Okay, but if you say ‘if you take away consent it’s abuse’ then isn’t that actually making the point that the activity is healthy? Take boxing verses punching someone in the face randomly. These two have very little in common, despite a strikingly similar appearance. Or sex verse rape, the ‘only’ difference is consent, and it’s a HELL of a difference.
I’m not saying that people *can’t* have a problematic bdsm relationship or sex life, but I don’t think it’s inherent. I do think that due to society conditioning it behooves M/f couples to take extra steps to insure consent. Of course I also think that F/m couples have other issues they need to pay extra attention to (please see the do-me-sub mentality that often seems to run with male entitlement of female sexuality).

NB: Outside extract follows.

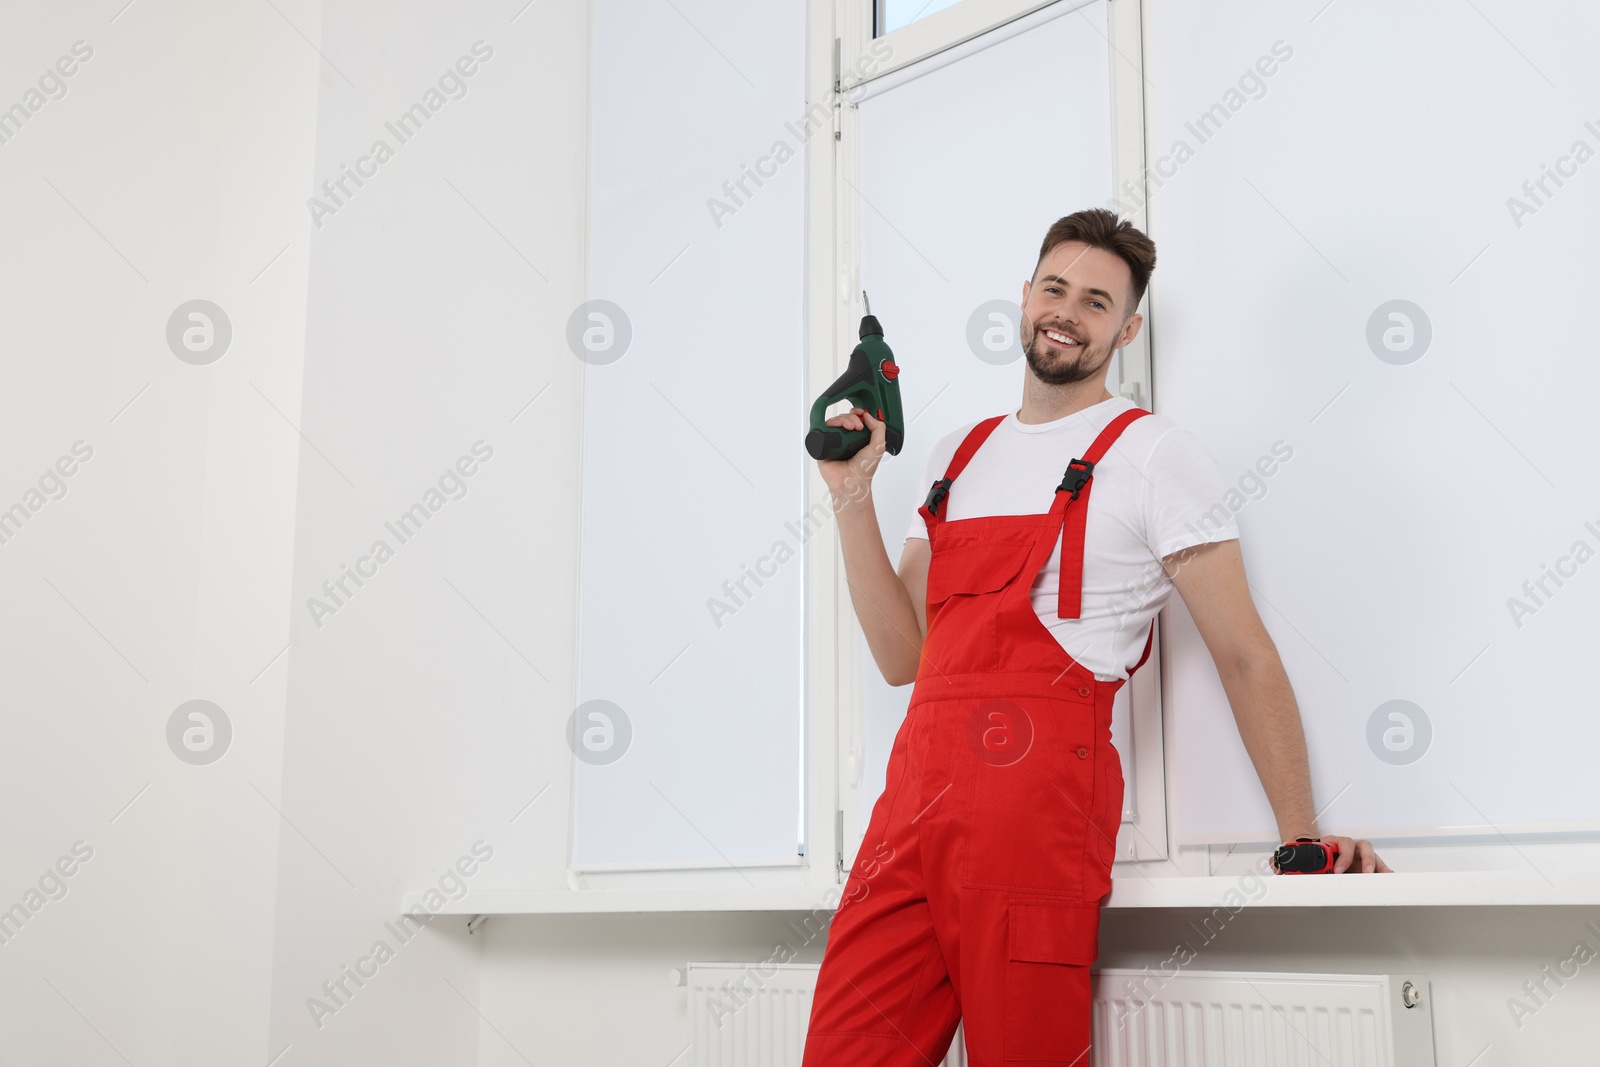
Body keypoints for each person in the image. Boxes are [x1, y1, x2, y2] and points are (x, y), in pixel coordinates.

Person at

Also in my experience the primary motivation in most bdsm that I’ve been exposed to isn’t violence, it’s power exchange and/or a desired sensation, which can be either mental or physical. To say bdsm is ‘about’ violence is to pull a very small aspect and make it far more important than it actually is.
The big difference, though, is that bdsm done correctly is an amazingly *mindful* experience. The communication, both before, during, and after, not only with your partner(s), but maybe even more importantly with yourself and your own body, knowing yourself, your needs, and being able to verbalize that and work toward those ends? Those are skills that I think more people should have in their relationships. This is the polar opposite of abuse.